- [Selected passage]
======

So far, $\sigma$-clipping seems to have preformed nicely. However, there are important caveats to $\sigma$-clipping that are listed in the box below and further elaborated (with examples) afterwards.

Caveats of $\sigma$-clipping: continue this section to visually see the effect of both these caveats:

The standard deviation is itself heavily influenced by the presence of outliers (as we have shown above). Therefore a sufficiently small number of outliers can cause an over-estimation of the standard deviation. This can be strong enough to keep those from getting clipped!
When the outliers do not constitute a clearly distinct distribution like the example here, $\sigma$-clipping will not be able to separate them (see the bimodal histogram above for situations that $\sigma$-clipping is useful).

To demonstrate the caveats above, let’s decrease the brightness (total sum of values) in the circle by decreasing the value of the profsum variable in the script:

$ grep ^profsum script.sh
profsum=1e5

$ bash ./script.sh

First, let’s have a look at the new circle in noise with the first command below. With the second command, let’s view its pixel value histogram (recall that previously, the circle had a clearly separate distribution):

$ astscript-fits-view build/in-9.fits

$ aststatistics build/in-9.fits --asciihist --numasciibins=65
ASCII Histogram:
Number: 40401
Y: (linear: 0 to 2654)
X: (linear: -31.9714 -- 79.4266, in 65 bins)
 |                        **
 |                      *****
 |                    *********
 |                    **********
 |                  *************
 |                  **************
 |                *****************
 |               *******************
 |             ***********************
 |          ****************************************
 |*****************************************************************
 |-----------------------------------------------------------------

We see that even tough the circle is still clearly visible in the noise in DS9, we don’t have a bimodal histogram any more; the circle’s pixels have blended into the noise, and just caused a skewness in the (otherwise symmetric) noise distribution. Let’s try running the --sigmaclip option as above:

$ aststatistics build/in-9.fits --sigmaclip
Statistics (GNU Astronomy Utilities) 0.24
-------
Input: build/in-9.fits (hdu: 1)

======

- [Source data]
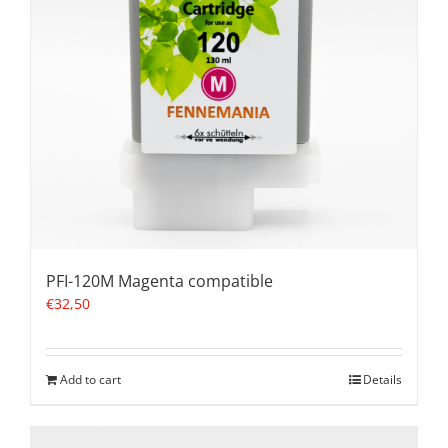
PFI-120M Magenta compatible
€
32,50
Add to cart
Details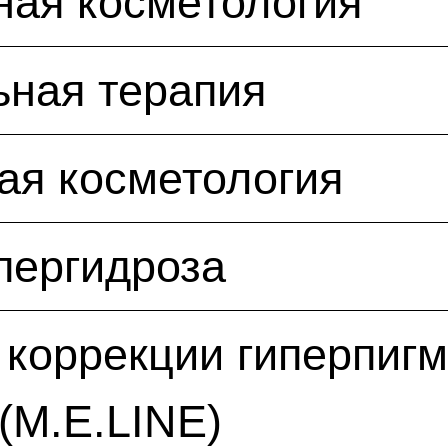
ная косметология
ьная терапия
ая косметология
пергидроза
коррекции гиперпиг
(M.E.LINE)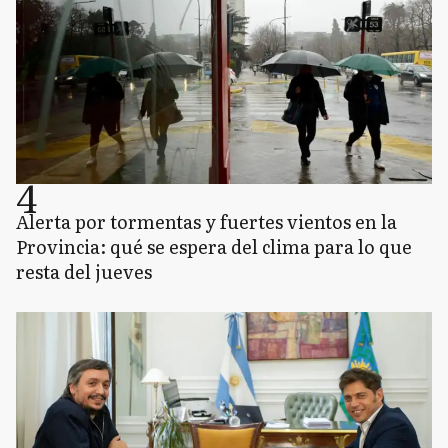
4
Alerta por tormentas y fuertes vientos en la
Provincia: qué se espera del clima para lo que
resta del jueves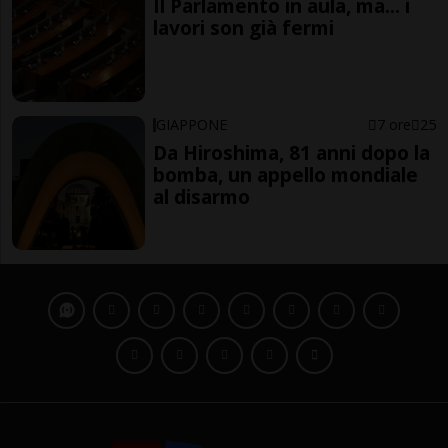
Il Parlamento in aula, ma... i
lavori son già fermi
GIAPPONE
7 ore
25
Da Hiroshima, 81 anni dopo la
bomba, un appello mondiale
al disarmo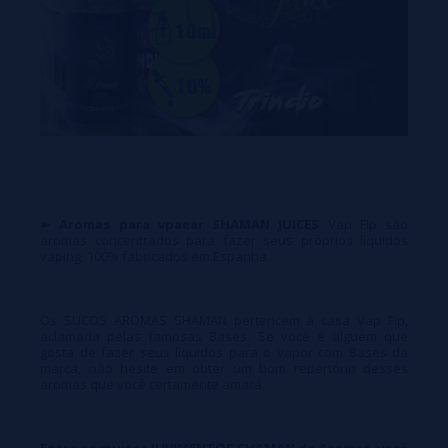
➽
Aromas para vpaear SHAMAN JUICES
Vap Fip são
aromas concentrados para fazer seus próprios líquidos
vaping. 100% fabricados em Espanha.
Os SUCOS AROMAS SHAMAN pertencem à casa Vap Fip,
aclamada pelas famosas Bases. Se você é alguém que
gosta de fazer seus líquidos para o vapor com Bases da
marca, não hesite em obter um bom repertório desses
aromas que você certamente amará.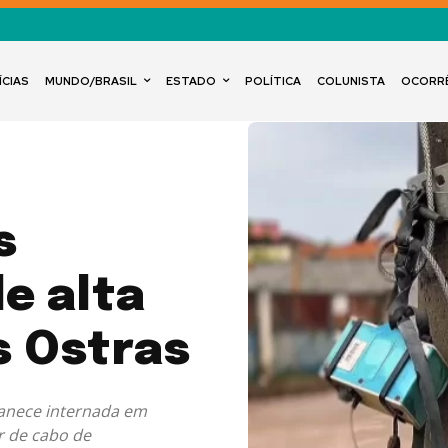
ÍCIAS
MUNDO/BRASIL
ESTADO
POLÍTICA
COLUNISTA
OCORR
s
e alta
s Ostras
manece internada em
r de cabo de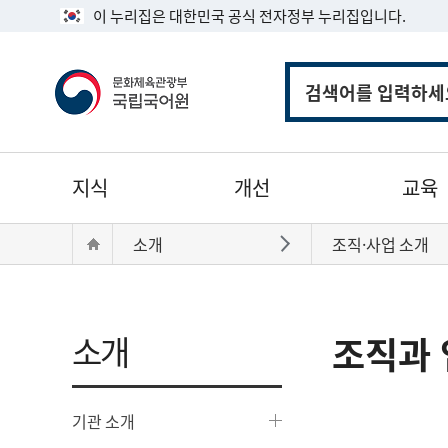
이 누리집은 대한민국 공식 전자정부 누리집입니다.
통
합
검
색
주
지식
개선
교육
메
뉴
현
Home
소개
조직·사업 소개
바로가기
재
위
치:
소개
조직과 
기관 소개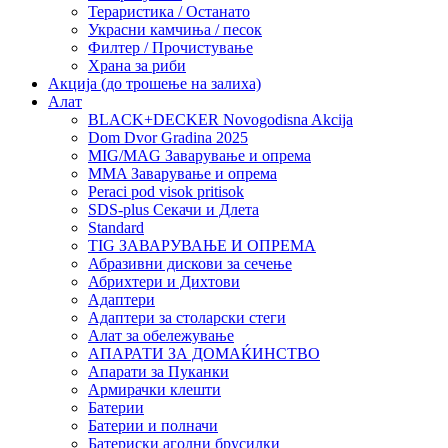
Тераристика / Останато
Украсни камчиња / песок
Филтер / Прочистување
Храна за риби
Акција (до трошење на залиха)
Алат
BLACK+DECKER Novogodisna Akcija
Dom Dvor Gradina 2025
MIG/MAG Заварување и опрема
MMA Заварување и опрема
Peraci pod visok pritisok
SDS-plus Секачи и Длета
Standard
TIG ЗАВАРУВАЊЕ И ОПРЕМА
Абразивни дискови за сечење
Абрихтери и Дихтови
Адаптери
Адаптери за столарски стеги
Алат за обележување
АПАРАТИ ЗА ДОМАЌИНСТВО
Апарати за Пуканки
Армирачки клешти
Батерии
Батерии и полначи
Батериски аголни брусилки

======

- [What you should do]
Continue the sigma-clipping passage from its final line onward. The listing has no connection to the sigma-clipping passage.

- [Exercise output]
-------
3-sigma clipping steps until relative change in STD is less than 0.1:

round number     median       STD
1     40401      1.09295e+01  1.34784e+01
2     39618      1.06762e+01  1.19852e+01
3     39126      1.05265e+01  1.12983e+01
-------
Statistics (after clipping):
  Number of input elements:                40401
  Number of clips:                         2
  Final number of elements:                39126
  Median:                                  1.052652e+01
  Mean:                                    1.114819e+01
  Standard deviation:                      1.129831e+01
  Median Absolute Deviation:               7.106166e+00

We see that the median, mean and standard deviation are over estimated (each worse than the time when the circle was brighter!). Let’s look at the $\sigma$-clipping coadd:

$ astscript-fits-view build/coadd-std.fits \
                      build/coadd-sigclip-std.fits \
                      build/coadd-*mean.fits \
                      build/coadd-*median.fits \
                      --ds9extra="-tile grid layout 2 3 -scale minmax"

Compared to the previous run (where the outlying circle was brighter), we see that $\sigma$-clipping is now less successful in removing the outlying circle from the coadds; or in the single value measurements. To see the reason, we can have a look at the numbers image (note that here, we are using -h2 to only see the numbers image)

$ astscript-fits-view build/coadd-sigclip-median.fits -h2 \
                      --ds9extra="-scale minmax"

Unlike before (where the density of pixels with 8 images was very high over the circle’s footprint), the circle is barely visible in the numbers image! There is only a very weak clustering of pixels with a value of 8 over the circle’s footprint. This has happened because the outliers have biased the standard deviation itself to a level that includes them with this multiple of the standard deviation.

To gauge if $\sigma$-clipping will be useful for your dataset, you should inspect the bimodality of its histogram like we did above. But you can’t do this manually in every case (as in the coadding which involved more than forty thousand separate $\sigma$-clippings: one for every output)! Clipping outliers should be based on a different (from standard deviation) measure of scatter/dispersion, one that is more robust (less affected by outliers). Therefore, in Gnuastro we also have median absolute deviation (MAD) clipping which is described in the next section (MAD clipping).